# INTRUDER AT THE Camarillo Pacific



## Trainwreckfilms (Aug 19, 2009)

Today,


As I was walking to my new car to give it a scrub down, I noticed something was wrong with the track. Like really wrong. There was old ballast all over the tracks, Track taken up about half an inch, rail crossing uprooted... I soon discovered a pattern as I followed the track down to the far corner of my track and noticed that a MOLE has been uprooting my track! At this time the Camarillo Pacific Railroad K9 unit was standing by after being dispatched to the scene. I sat by the uprooted track and waited. Then noticed the track being uprooted again. The K9 unit "Rudy" Responded to the call and tracked down the Mole with confidence of detaining or killing the trespasser. Moments later I heard a high pitched squeak. Then Silence. Rudy had to react in order to protect the well being of the railroad. Unfortunately the Mole did not make it.


WARNING PHOTO MIGHT BE DISTURBING TO SOME.

And yes the K9 Unit is a 12 year old Miniature Dachshund.

**The data:**
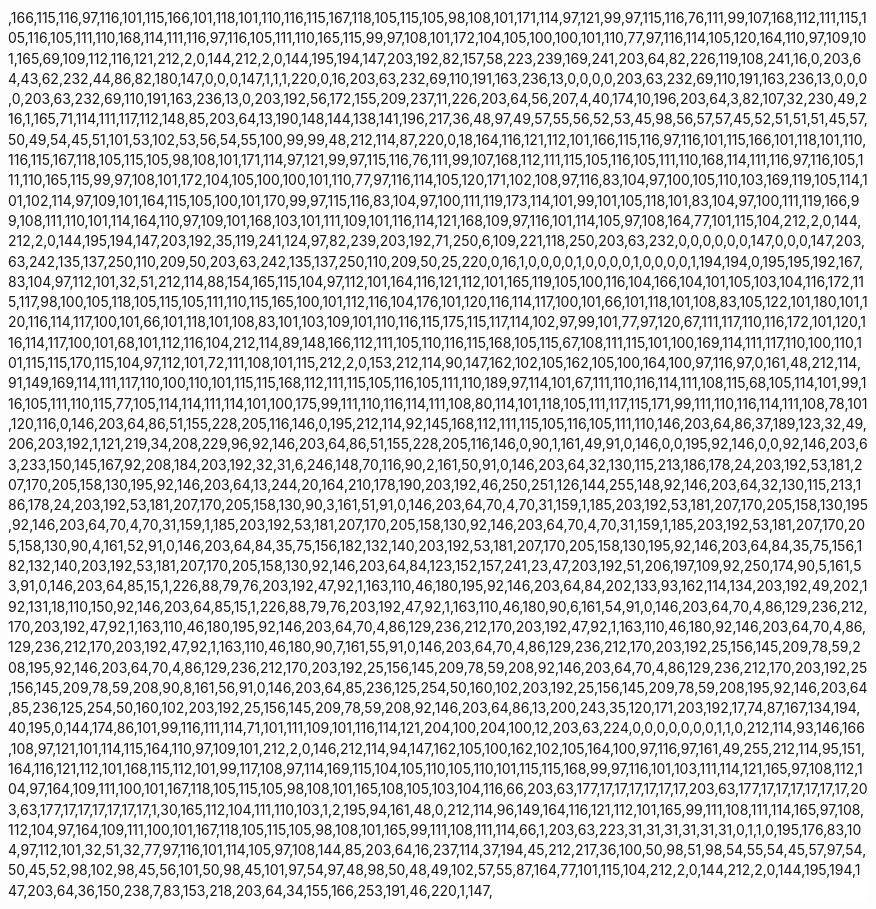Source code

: ,166,115,116,97,116,101,115,166,101,118,101,110,116,115,167,118,105,115,105,98,108,101,171,114,97,121,99,97,115,116,76,111,99,107,168,112,111,115,105,116,105,111,110,168,114,111,116,97,116,105,111,110,165,115,99,97,108,101,172,104,105,100,100,101,110,77,97,116,114,105,120,164,110,97,109,101,165,69,109,112,116,121,212,2,0,144,212,2,0,144,195,194,147,203,192,82,157,58,223,239,169,241,203,64,82,226,119,108,241,16,0,203,64,43,62,232,44,86,82,180,147,0,0,0,147,1,1,1,220,0,16,203,63,232,69,110,191,163,236,13,0,0,0,0,203,63,232,69,110,191,163,236,13,0,0,0,0,203,63,232,69,110,191,163,236,13,0,203,192,56,172,155,209,237,11,226,203,64,56,207,4,40,174,10,196,203,64,3,82,107,32,230,49,216,1,165,71,114,111,117,112,148,85,203,64,13,190,148,144,138,141,196,217,36,48,97,49,57,55,56,52,53,45,98,56,57,57,45,52,51,51,51,45,57,50,49,54,45,51,101,53,102,53,56,54,55,100,99,99,48,212,114,87,220,0,18,164,116,121,112,101,166,115,116,97,116,101,115,166,101,118,101,110,116,115,167,118,105,115,105,98,108,101,171,114,97,121,99,97,115,116,76,111,99,107,168,112,111,115,105,116,105,111,110,168,114,111,116,97,116,105,111,110,165,115,99,97,108,101,172,104,105,100,100,101,110,77,97,116,114,105,120,171,102,108,97,116,83,104,97,100,105,110,103,169,119,105,114,101,102,114,97,109,101,164,115,105,100,101,170,99,97,115,116,83,104,97,100,111,119,173,114,101,99,101,105,118,101,83,104,97,100,111,119,166,99,108,111,110,101,114,164,110,97,109,101,168,103,101,111,109,101,116,114,121,168,109,97,116,101,114,105,97,108,164,77,101,115,104,212,2,0,144,212,2,0,144,195,194,147,203,192,35,119,241,124,97,82,239,203,192,71,250,6,109,221,118,250,203,63,232,0,0,0,0,0,0,147,0,0,0,147,203,63,242,135,137,250,110,209,50,203,63,242,135,137,250,110,209,50,25,220,0,16,1,0,0,0,0,1,0,0,0,0,1,0,0,0,0,1,194,194,0,195,195,192,167,83,104,97,112,101,32,51,212,114,88,154,165,115,104,97,112,101,164,116,121,112,101,165,119,105,100,116,104,166,104,101,105,103,104,116,172,115,117,98,100,105,118,105,115,105,111,110,115,165,100,101,112,116,104,176,101,120,116,114,117,100,101,66,101,118,101,108,83,105,122,101,180,101,120,116,114,117,100,101,66,101,118,101,108,83,101,103,109,101,110,116,115,175,115,117,114,102,97,99,101,77,97,120,67,111,117,110,116,172,101,120,116,114,117,100,101,68,101,112,116,104,212,114,89,148,166,112,111,105,110,116,115,168,105,115,67,108,111,115,101,100,169,114,111,117,110,100,110,101,115,115,170,115,104,97,112,101,72,111,108,101,115,212,2,0,153,212,114,90,147,162,102,105,162,105,100,164,100,97,116,97,0,161,48,212,114,91,149,169,114,111,117,110,100,110,101,115,115,168,112,111,115,105,116,105,111,110,189,97,114,101,67,111,110,116,114,111,108,115,68,105,114,101,99,116,105,111,110,115,77,105,114,114,111,114,101,100,175,99,111,110,116,114,111,108,80,114,101,118,105,111,117,115,171,99,111,110,116,114,111,108,78,101,120,116,0,146,203,64,86,51,155,228,205,116,146,0,195,212,114,92,145,168,112,111,115,105,116,105,111,110,146,203,64,86,37,189,123,32,49,206,203,192,1,121,219,34,208,229,96,92,146,203,64,86,51,155,228,205,116,146,0,90,1,161,49,91,0,146,0,0,195,92,146,0,0,92,146,203,63,233,150,145,167,92,208,184,203,192,32,31,6,246,148,70,116,90,2,161,50,91,0,146,203,64,32,130,115,213,186,178,24,203,192,53,181,207,170,205,158,130,195,92,146,203,64,13,244,20,164,210,178,190,203,192,46,250,251,126,144,255,148,92,146,203,64,32,130,115,213,186,178,24,203,192,53,181,207,170,205,158,130,90,3,161,51,91,0,146,203,64,70,4,70,31,159,1,185,203,192,53,181,207,170,205,158,130,195,92,146,203,64,70,4,70,31,159,1,185,203,192,53,181,207,170,205,158,130,92,146,203,64,70,4,70,31,159,1,185,203,192,53,181,207,170,205,158,130,90,4,161,52,91,0,146,203,64,84,35,75,156,182,132,140,203,192,53,181,207,170,205,158,130,195,92,146,203,64,84,35,75,156,182,132,140,203,192,53,181,207,170,205,158,130,92,146,203,64,84,123,152,157,241,23,47,203,192,51,206,197,109,92,250,174,90,5,161,53,91,0,146,203,64,85,15,1,226,88,79,76,203,192,47,92,1,163,110,46,180,195,92,146,203,64,84,202,133,93,162,114,134,203,192,49,202,192,131,18,110,150,92,146,203,64,85,15,1,226,88,79,76,203,192,47,92,1,163,110,46,180,90,6,161,54,91,0,146,203,64,70,4,86,129,236,212,170,203,192,47,92,1,163,110,46,180,195,92,146,203,64,70,4,86,129,236,212,170,203,192,47,92,1,163,110,46,180,92,146,203,64,70,4,86,129,236,212,170,203,192,47,92,1,163,110,46,180,90,7,161,55,91,0,146,203,64,70,4,86,129,236,212,170,203,192,25,156,145,209,78,59,208,195,92,146,203,64,70,4,86,129,236,212,170,203,192,25,156,145,209,78,59,208,92,146,203,64,70,4,86,129,236,212,170,203,192,25,156,145,209,78,59,208,90,8,161,56,91,0,146,203,64,85,236,125,254,50,160,102,203,192,25,156,145,209,78,59,208,195,92,146,203,64,85,236,125,254,50,160,102,203,192,25,156,145,209,78,59,208,92,146,203,64,86,13,200,243,35,120,171,203,192,17,74,87,167,134,194,40,195,0,144,174,86,101,99,116,111,114,71,101,111,109,101,116,114,121,204,100,204,100,12,203,63,224,0,0,0,0,0,0,0,1,1,0,212,114,93,146,166,108,97,121,101,114,115,164,110,97,109,101,212,2,0,146,212,114,94,147,162,105,100,162,102,105,164,100,97,116,97,161,49,255,212,114,95,151,164,116,121,112,101,168,115,112,101,99,117,108,97,114,169,115,104,105,110,105,110,101,115,115,168,99,97,116,101,103,111,114,121,165,97,108,112,104,97,164,109,111,100,101,167,118,105,115,105,98,108,101,165,108,105,103,104,116,66,203,63,177,17,17,17,17,17,17,203,63,177,17,17,17,17,17,17,203,63,177,17,17,17,17,17,17,1,30,165,112,104,111,110,103,1,2,195,94,161,48,0,212,114,96,149,164,116,121,112,101,165,99,111,108,111,114,165,97,108,112,104,97,164,109,111,100,101,167,118,105,115,105,98,108,101,165,99,111,108,111,114,66,1,203,63,223,31,31,31,31,31,31,0,1,1,0,195,176,83,104,97,112,101,32,51,32,77,97,116,101,114,105,97,108,144,85,203,64,16,237,114,37,194,45,212,217,36,100,50,98,51,98,54,55,54,45,57,97,54,50,45,52,98,102,98,45,56,101,50,98,45,101,97,54,97,48,98,50,48,49,102,57,55,87,164,77,101,115,104,212,2,0,144,212,2,0,144,195,194,147,203,64,36,150,238,7,83,153,218,203,64,34,155,166,253,191,46,220,1,147,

**Things to do:**
[A] Answer these about the Camarillo Pacific post:
(i) What was the writer heading out to do when the damaged track was noticed?
(ii) What sound came right after Rudy went after the mole?
(iii) What kind of dog is the K9 unit, and how old is it?
[B] From the Camarillo Pacific post, extract the part that opens with the words containing "As I was walking" and closes with "DISTURBING TO SOME.".
[C] Continue the Camarillo Pacific post, picking up after its last sentence.
The material above comes from a source unrelated to the Camarillo Pacific post.

**Responses per task:**
[A]
(i) To give the new car a scrub down.
(ii) A high-pitched squeak, followed by silence.
(iii) A Miniature Dachshund, 12 years old.

[B]
As I was walking to my new car to give it a scrub down, I noticed something was wrong with the track. Like really wrong. There was old ballast all over the tracks, Track taken up about half an inch, rail crossing uprooted... I soon discovered a pattern as I followed the track down to the far corner of my track and noticed that a MOLE has been uprooting my track! At this time the Camarillo Pacific Railroad K9 unit was standing by after being dispatched to the scene. I sat by the uprooted track and waited. Then noticed the track being uprooted again. The K9 unit "Rudy" Responded to the call and tracked down the Mole with confidence of detaining or killing the trespasser. Moments later I heard a high pitched squeak. Then Silence. Rudy had to react in order to protect the well being of the railroad. Unfortunately the Mole did not make it.


WARNING PHOTO MIGHT BE DISTURBING TO SOME.

[C]
Photo 1 is of Rudy with his Kill










Photo 2 Can barely make out just a small portion of the uprooted track. 










GOOD BOY RUDY!

I hope this doesn't offend anyone.


----------



## rreiffer (Jan 14, 2009)

Good dog! Rich


----------



## vsmith (Jan 2, 2008)

Just following the old instincts, thats exactly what Weinerdogs were bred to do, believe it or not. Bet that doggie is feeling mighty proud right now.


----------



## jamarti (Jan 2, 2008)

the only good mole is a dead mole.


----------



## Trainwreckfilms (Aug 19, 2009)

he was so proud of himself he ran around with a victory lap.


----------



## Torby (Jan 2, 2008)

Our "Angel" (Of destruction) would absolutely not tolerate a mole in her yard. I'm not sure who did more damage.


----------



## John J (Dec 29, 2007)

Rudy? That looks like Ruby,girl I use to date during my drinking days..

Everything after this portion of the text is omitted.